The Department of Health and Human Services (HHS) suffered a cyber-attack on its computer systems aimed to create a campaign of disruption and disinformation in the form of undermining its response to the coronavirus. In light of this news, it is clear health care providers have more than enough to address.  Protecting your systems from cyber threats is more important than ever. The National Cyber Security Center (NCSC) is warning that criminals are looking to exploit the spread of the coronavirus through heightened cyberattacks and hacking campaigns. NCSC experts have spotted a range of scams including phishing attacks, credentials theft, ransomware campaigns and more. In fact, a joint alert also went out this week from United States Department of Homeland Security (DHS) and Cybersecurity and Infrastructure Security Agency (CISA) warning of criminal groups using COVID-19 as a lure in phishing emails.

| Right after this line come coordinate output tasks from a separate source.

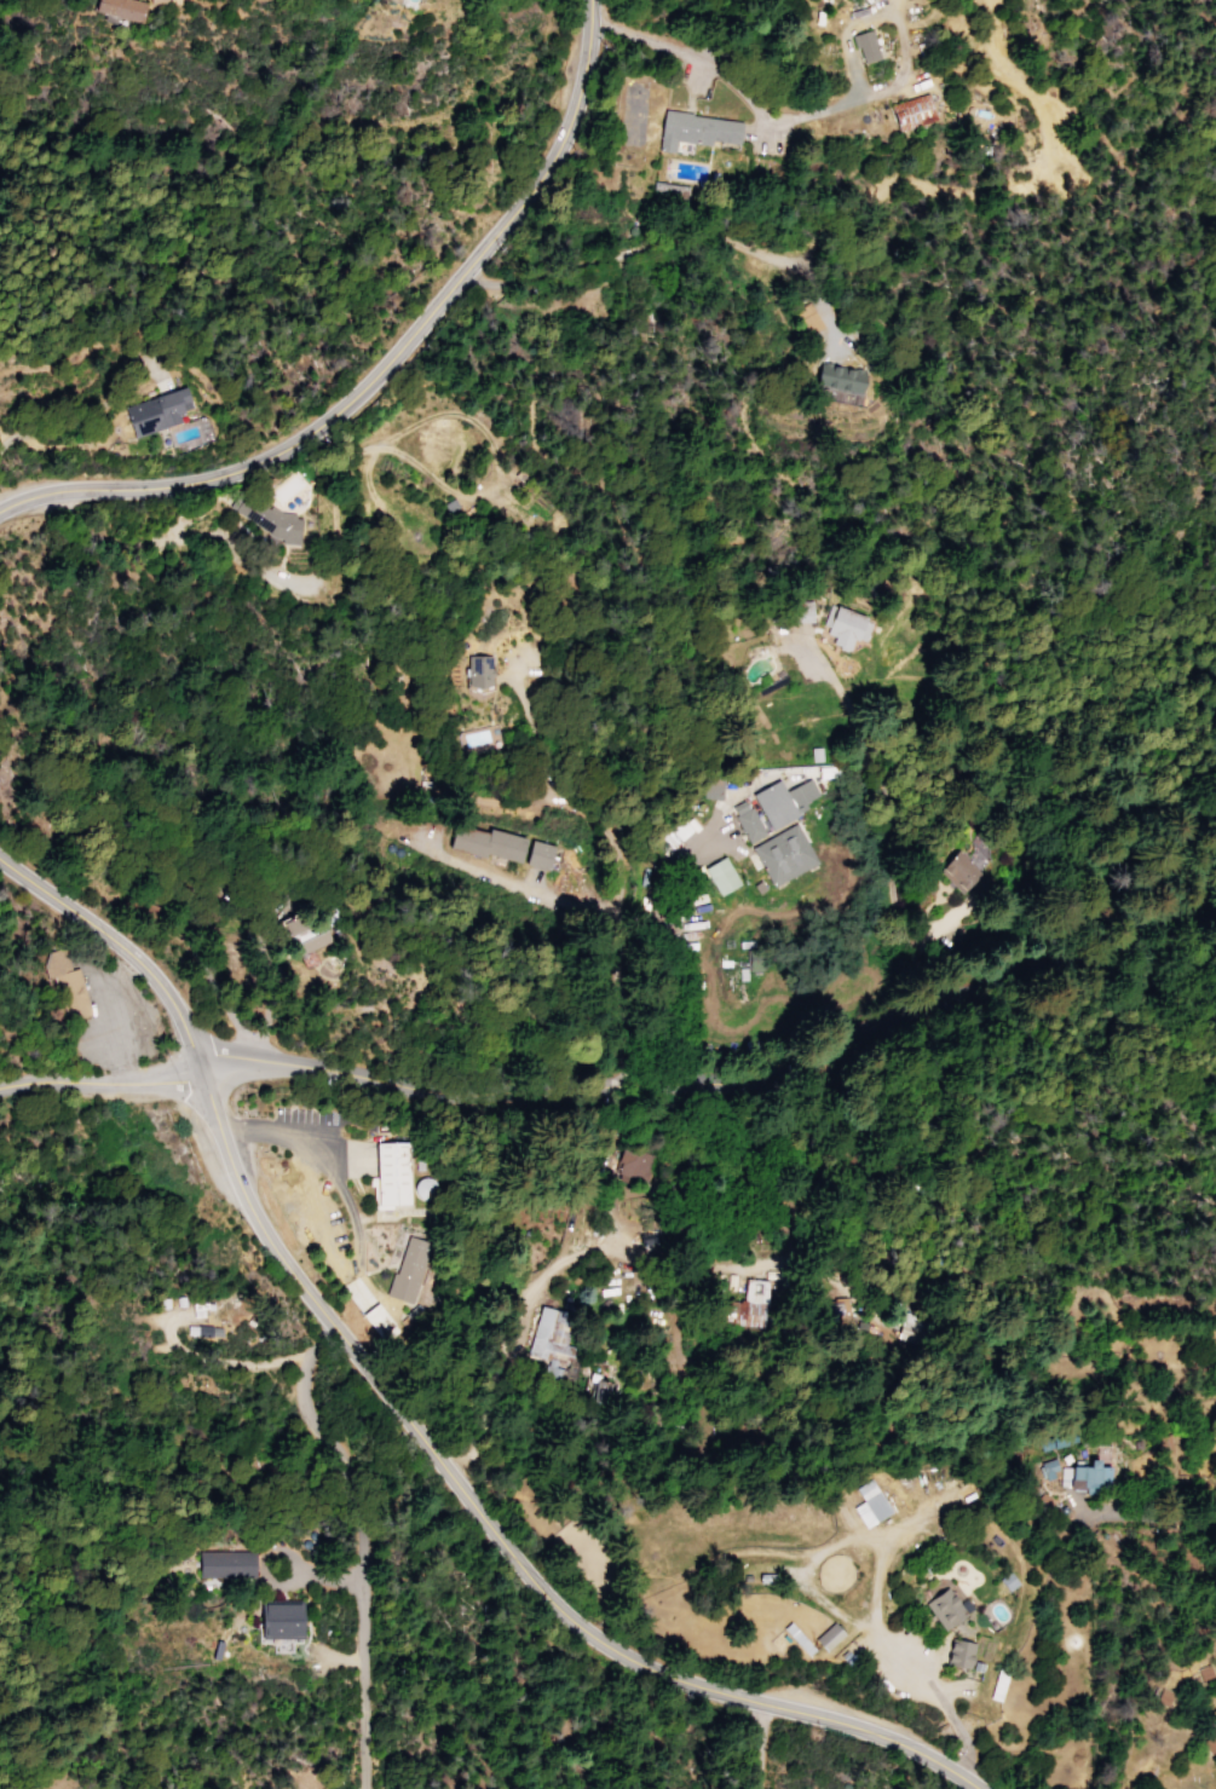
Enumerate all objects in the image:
building: (152, 0)
building: (128, 10)
road: (846, 39)
building: (862, 44)
road: (691, 79)
building: (903, 112)
road: (771, 126)
building: (690, 128)
building: (801, 320)
road: (385, 362)
building: (826, 378)
road: (92, 407)
building: (160, 412)
building: (273, 519)
road: (207, 540)
building: (802, 613)
building: (851, 628)
building: (483, 671)
building: (709, 793)
building: (787, 799)
building: (682, 831)
building: (509, 847)
building: (778, 847)
building: (719, 877)
road: (535, 891)
building: (315, 927)
road: (678, 939)
road: (117, 944)
building: (296, 945)
road: (621, 949)
building: (66, 987)
road: (107, 1033)
road: (723, 1080)
road: (101, 1083)
building: (398, 1174)
building: (429, 1187)
storage tank: (429, 1187)
road: (356, 1245)
building: (406, 1266)
building: (739, 1302)
building: (380, 1320)
building: (218, 1330)
building: (549, 1336)
road: (506, 1338)
road: (216, 1358)
building: (1045, 1471)
building: (1095, 1477)
building: (867, 1505)
road: (1159, 1515)
road: (496, 1533)
water tower: (310, 1534)
water tower: (303, 1544)
road: (357, 1548)
building: (225, 1566)
road: (275, 1579)
building: (949, 1610)
building: (281, 1622)
road: (881, 1627)
building: (826, 1639)
building: (798, 1646)
building: (963, 1654)
building: (1210, 1745)
road: (760, 1746)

So, what is a busy health care provider to do amidst all the other important patient and employee safety issues its currently facing? The answer is to review company-wide training and awareness. Here are some tips:

  1. Alert employees that cyber security attacks are increasing and ask them to follow company policies and procedures.
  2. Send employees information about how to identify phishing emails.
    • Don’t open emails from an unfamiliar sender.
    • Many phishing emails have poor grammar, punctuation and spelling. Don’t open these.
    • Take note of the design and overall quality of the email. Is it what would you’d expect from the organization the email is supposed to come from?
    • Is it addressed to you by name, or does it refer to ‘valued customer’ or ‘friend’ or ‘colleague’? This can be a sign that the sender does not actually know you, and is part of a phishing scam.
    • Does the email contain a veiled threat that asks you to act urgently? Be suspicious of words like ‘send these details within 24 hours’ or ‘you have been a victim of crime – click here immediately’.
    • Look carefully at the sender’s name. Does it sound legitimate, or is it trying to mimic someone you know?
    • If it sounds too good to be true, it probably is. It’s unlikely that someone will want to give you money, or give you access to a secret part of the Internet.
  3. Ask employees to notify your IT department if they’ve received a suspicious email that may be phishing.
  4. Check out Volta’s Security Assessments and Training page here.

While cyber security is always important, health care providers should take extra steps to assure its work force is aware of and on the lookout for cyber attacks, as criminals start using the coronavirus as a means to invade IT systems.